Berdasarkan Survei Angkatan Kerja Nasional (Sakernas) Badan Pusat Statistik (BPS) pada Februari 2024, tingkat pengangguran nasional tercatat sebesar 4,82%, dengan total 7,20 juta pengangguran dari 149,38 juta angkatan kerja. Meskipun penurunan ini menggembirakan, Indonesia masih mencatat tingkat pengangguran tertinggi di antara enam negara ASEAN lainnya, dengan angka 5,3% menurut IMF.
Data IMF menunjukkan bahwa dari total populasi Indonesia yang mencapai 279,9 juta orang, sekitar 14,6 juta orang berada dalam kategori pengangguran pada April 2024. Laporan World Economic Outlook IMF mencatat bahwa tingkat pengangguran dihitung berdasarkan persentase angkatan kerja atau penduduk berusia 15 tahun ke atas yang aktif mencari pekerjaan.
Menteri Koordinator Bidang Pembangunan Manusia dan Kebudayaan (PMK), Muhadjir Effendy, menyatakan bahwa penurunan tingkat pengangguran secara nasional adalah hasil dari berbagai upaya yang telah dilakukan pemerintah.
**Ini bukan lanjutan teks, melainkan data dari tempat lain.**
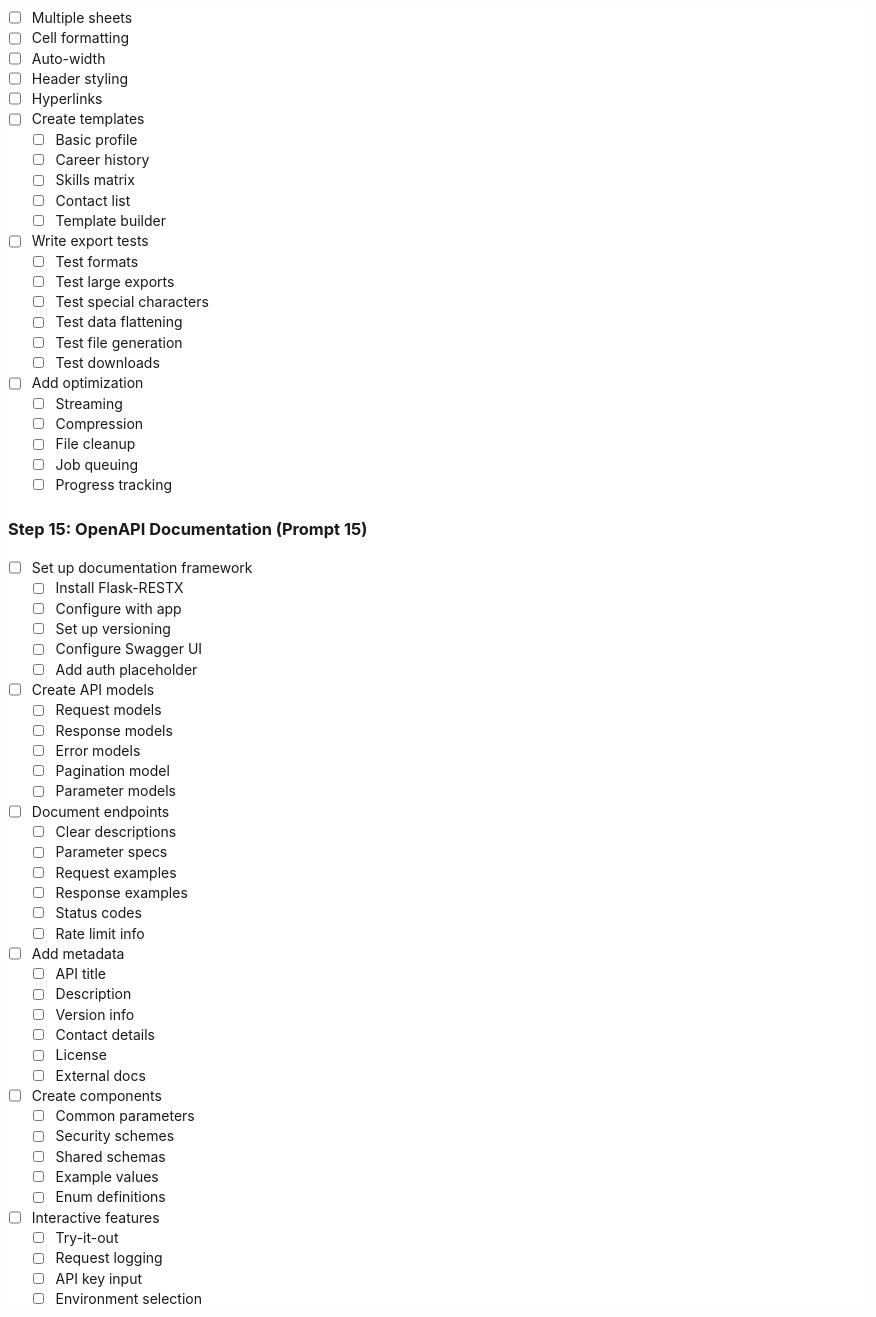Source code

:   - [ ] Multiple sheets
  - [ ] Cell formatting
  - [ ] Auto-width
  - [ ] Header styling
  - [ ] Hyperlinks
- [ ] Create templates
  - [ ] Basic profile
  - [ ] Career history
  - [ ] Skills matrix
  - [ ] Contact list
  - [ ] Template builder
- [ ] Write export tests
  - [ ] Test formats
  - [ ] Test large exports
  - [ ] Test special characters
  - [ ] Test data flattening
  - [ ] Test file generation
  - [ ] Test downloads
- [ ] Add optimization
  - [ ] Streaming
  - [ ] Compression
  - [ ] File cleanup
  - [ ] Job queuing
  - [ ] Progress tracking

### Step 15: OpenAPI Documentation (Prompt 15)
- [ ] Set up documentation framework
  - [ ] Install Flask-RESTX
  - [ ] Configure with app
  - [ ] Set up versioning
  - [ ] Configure Swagger UI
  - [ ] Add auth placeholder
- [ ] Create API models
  - [ ] Request models
  - [ ] Response models
  - [ ] Error models
  - [ ] Pagination model
  - [ ] Parameter models
- [ ] Document endpoints
  - [ ] Clear descriptions
  - [ ] Parameter specs
  - [ ] Request examples
  - [ ] Response examples
  - [ ] Status codes
  - [ ] Rate limit info
- [ ] Add metadata
  - [ ] API title
  - [ ] Description
  - [ ] Version info
  - [ ] Contact details
  - [ ] License
  - [ ] External docs
- [ ] Create components
  - [ ] Common parameters
  - [ ] Security schemes
  - [ ] Shared schemas
  - [ ] Example values
  - [ ] Enum definitions
- [ ] Interactive features
  - [ ] Try-it-out
  - [ ] Request logging
  - [ ] API key input
  - [ ] Environment selection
Menko Muhadjir menekankan bahwa peningkatan pengangguran di beberapa kota tidak bisa digeneralisasi sebagai representasi pengangguran nasional. Ia juga menekankan perlunya pemberdayaan untuk menciptakan lapangan kerja baru di perkotaan guna mengatasi masalah pengangguran di kota-kota besar.
Deputi Bidang Ekonomi Kementerian Perencanaan Pembangunan Nasional (Bappenas), Amalia Adininggar Widyasanti, menambahkan bahwa penyerapan tenaga kerja di Indonesia sudah relatif baik, namun proporsi tenaga kerja informal masih mendominasi. Untuk meningkatkan produktivitas dan menurunkan angka pengangguran lebih lanjut, dibutuhkan pergeseran menuju sektor pekerjaan yang lebih produktif dan berkualitas.
Selain itu, data dari BPS menunjukkan bahwa tingkat kemiskinan juga mengalami penurunan signifikan dari 11,25% pada Maret 2014 menjadi 9,03% pada Maret 2024. Meskipun kemiskinan sempat meningkat selama pandemi COVID-19, tren penurunan ini menunjukkan kemajuan positif dalam upaya pemerintah untuk memperbaiki kesejahteraan ekonomi masyarakat.
Secara keseluruhan, meski tantangan masih ada, pencapaian dalam menurunkan angka pengangguran dan kemiskinan menunjukkan kemajuan substansial dalam perbaikan ekonomi dan sosial Indonesia.